What is overcrowding?
If your accommodation is much too small for your household you may be legally overcrowded.
There are two ways to calculate if you are legally overcrowded:
- The ‘room standard’: look at the number and sex of people who have to sleep in the same room
- The ‘space standard’: measure the amount of space in your home and the number of people living in it.
The room standard
Your home is overcrowded by law if:
- 2 people of a different sex have to sleep in the same room
- they are aged 10 or over.
The exceptions to this rule are:
- cohabiting or married couples, who can live in the same room without causing overcrowding
- children under the age of ten, who are completely ignored in the calculation.
Any room you can sleep in counts, not just bedrooms. Living room, dining rooms and studies count as rooms you can sleep in, even if you don’t actually do so.
Example
A couple with a boy and a girl aged under the age of 10 in a one bedroom flat are not overcrowded (because the children are ignored).
The space standard
There are two ways to work out if you’re overcrowded using the space standard.
First count the number of people in your home:
- don’t include children under 1 year old
- children aged 1 to 9 years count as a half
- anyone aged 10 or over counts as one person.
Next, count the number of rooms or measure the floor space of each room.
Don’t count any room that is:
- under 50 square feet or 4.6 square metres
- not a bedroom or living room
As a general rule, the number of rooms considered enough for your family is:
- 1 room = 2 people
- 2 rooms = 3 people
- 3 rooms = 5 people
- 4 rooms = 7.5 people
- 5 or more rooms = 2 people per room.
The minimum floor area considered enough for your family is:
- 110 sq feet (10.2 sq metres approx) = 2 people
- 90 – 109 sq ft (8.4 – 10.2 sq m approx) = 1.5 people
- 70 – 89 sq ft (6.5 – 8.4 sq m approx) = 1 person
- 50 – 69 sq ft (4.6 – 6.5 sq m approx) = 0.5 people.
If the numbers are different, the lower number is used. Your home is legally overcrowded if the number of people living there is more than this.
What can I do if I am living in overcrowded accommodation?
Private contract-holders
As a standard contract-holder with a private landlord it is unlikely that you can make your home larger. You will probably have to consider other housing. This might mean:
- finding a larger private rented home
- applying for a community landlord home
- asking the council to help you because you are homeless (making a ‘homeless application‘).
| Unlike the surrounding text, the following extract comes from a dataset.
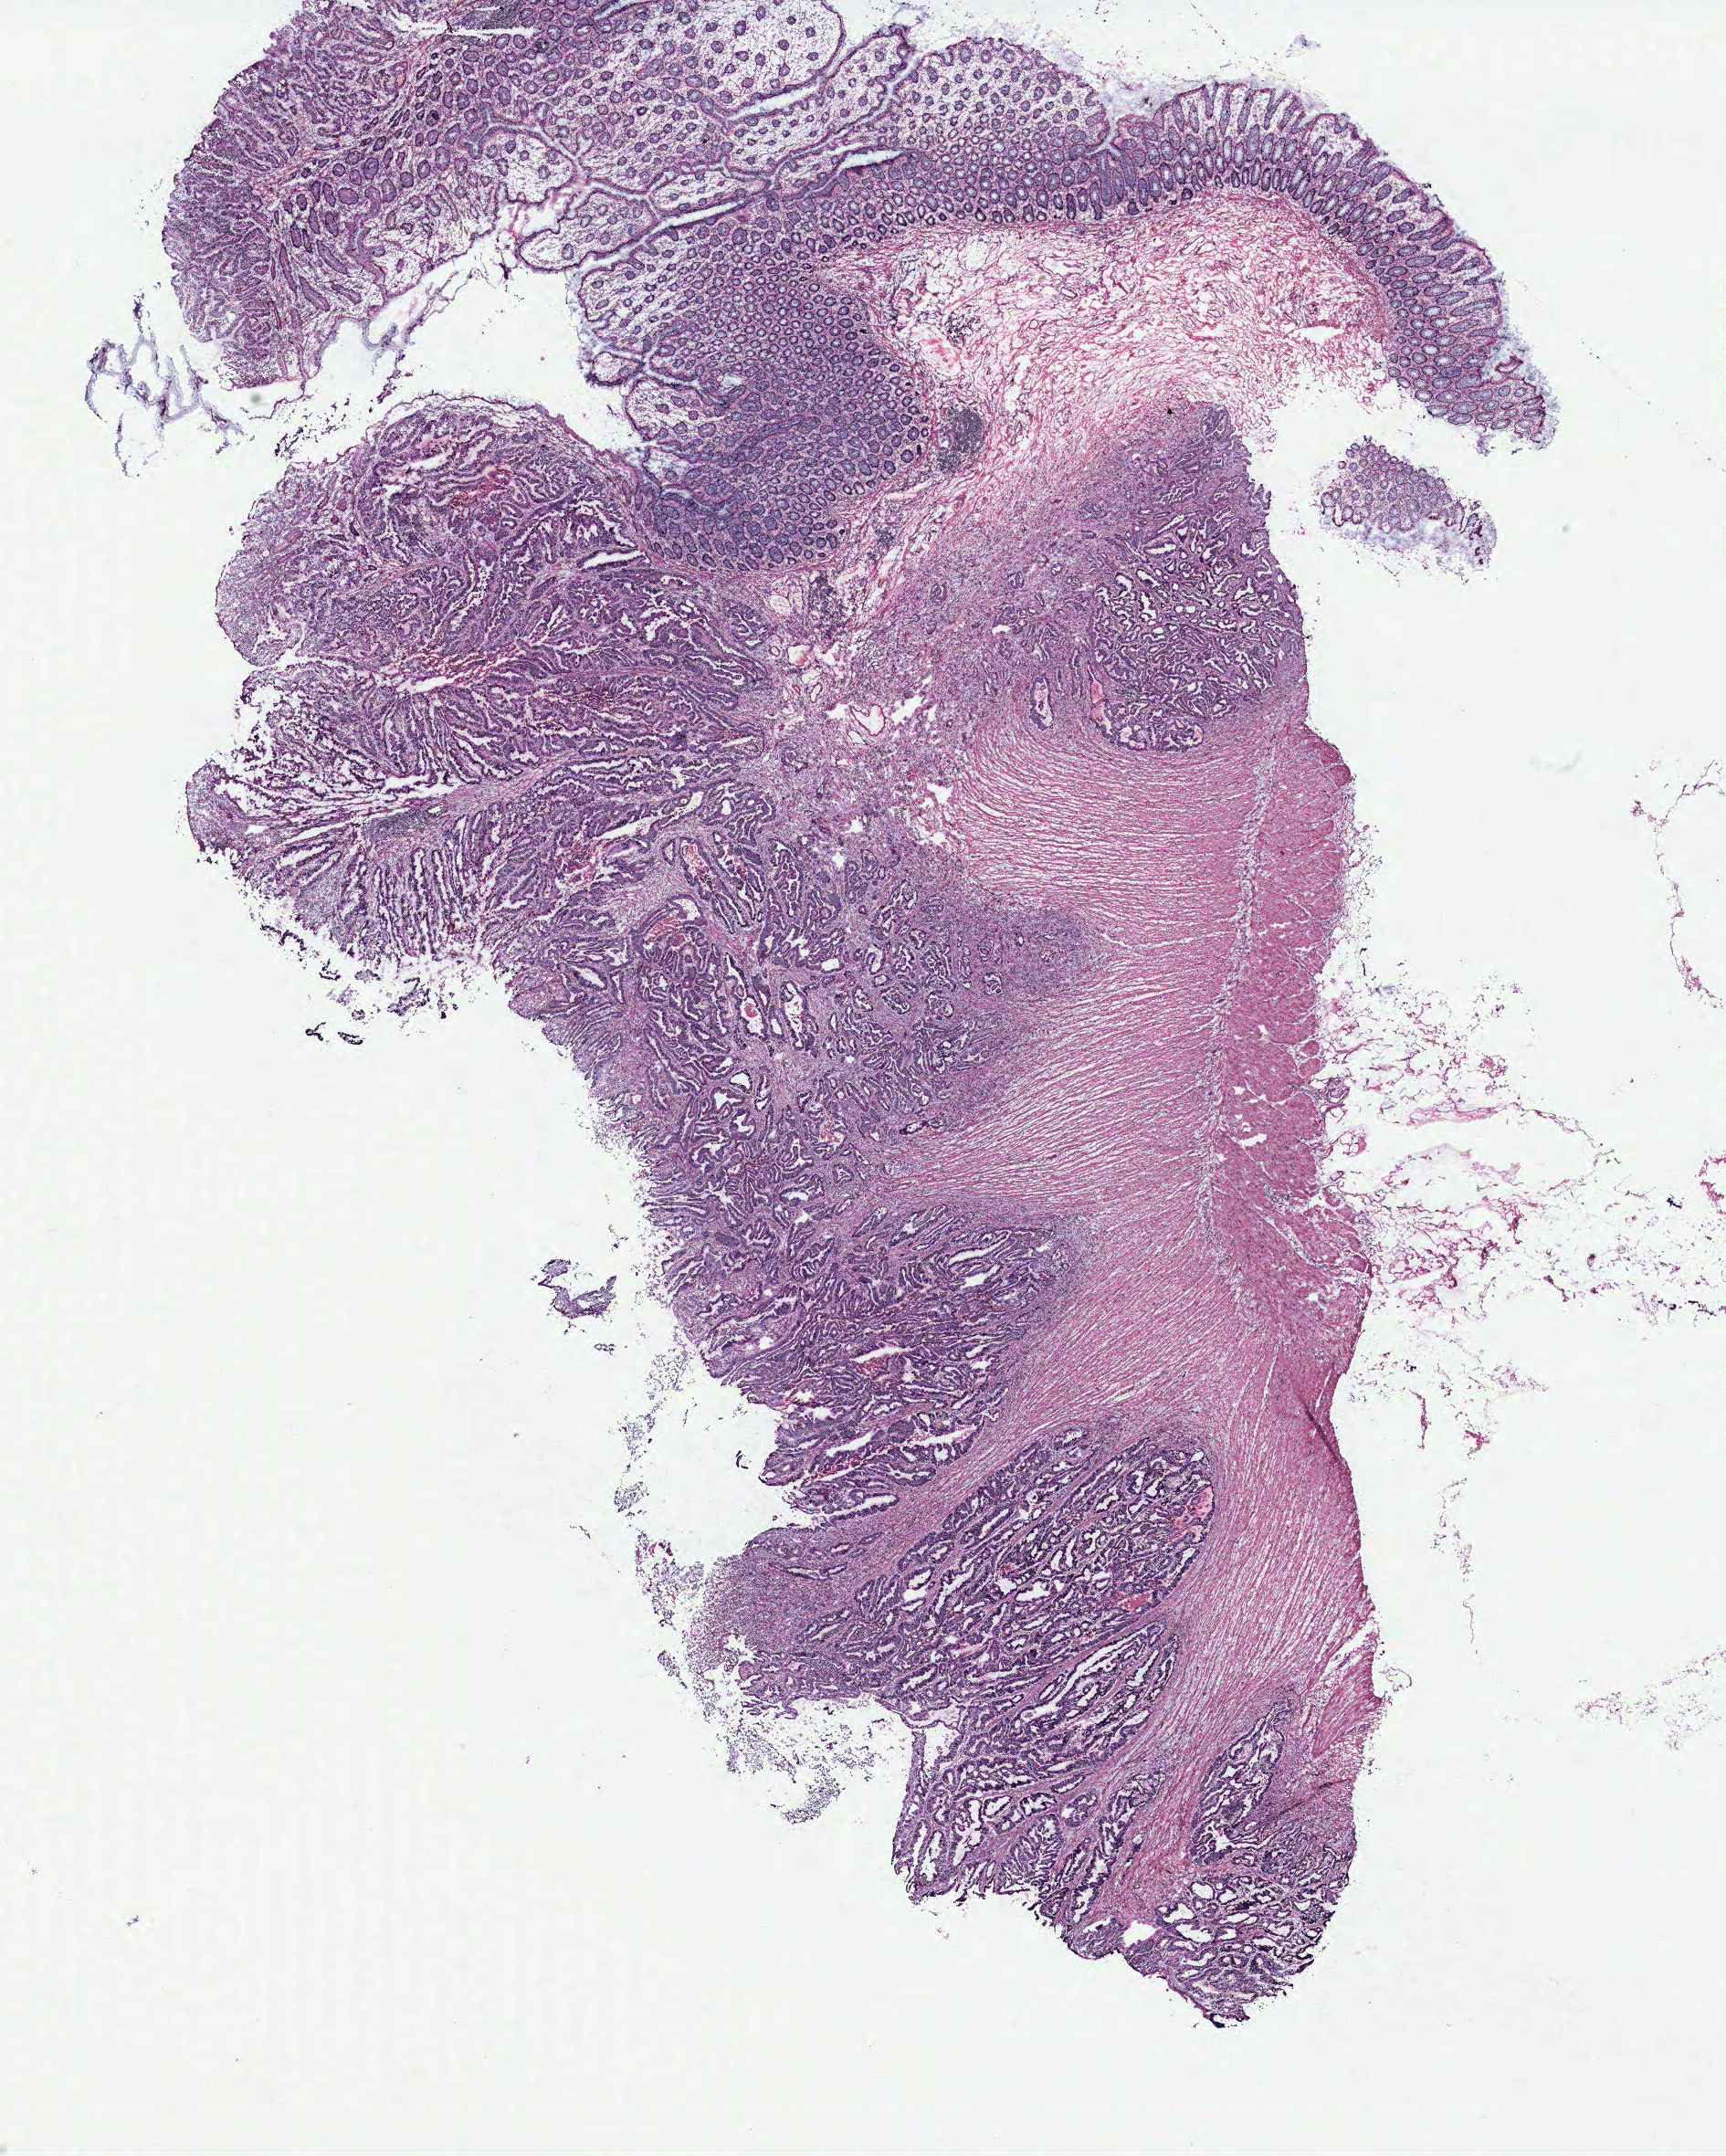
Digitized H&E-stained tissue section (whole slide), whole scanned area (about 15.1 x 18.9 mm, slide scanned at 40x) shown as a low-resolution overview. Colon, tissue type not recorded.
• patient diagnosis (cohort enrolment): colon cancer (colon)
If you are legally overcrowded and you make a homeless application the council will probably have to give you some advice and help. If the council decide that it is no longer reasonable for you to continue to live in the property they will have to help you find a home, or in some situations, help you work out a way to stay in your current home. In severe cases, the council might have to provide you with alternative emergency accommodation.
You may get priority on the waiting list for an occupation contact with a community landlord. How quickly you would get a place depends on the number of people on the waiting list and the amount of housing available. Many community landlords have very long waiting lists and a shortage of properties suitable for large families.
Community landlord contract-holders
It may be possible to get a transfer to another property owned by your community landlord. Most councils operate a common waiting list to access the community landlords in their area, while in some areas you need to apply to each landlord – ask the council for information about the rules. You may have to wait a long time for somewhere suitable, especially if you need a large property.
Alternatively, you may be able to swap homes by mutual exchange with another contract-holder, possibly in another part of the country. You must both have permission from your landlords and the exchange must be arranged properly. Otherwise, you could both lose your homes.
Don’t give up an overcrowded home without getting help first. You could risk not being able to get another council or housing association home.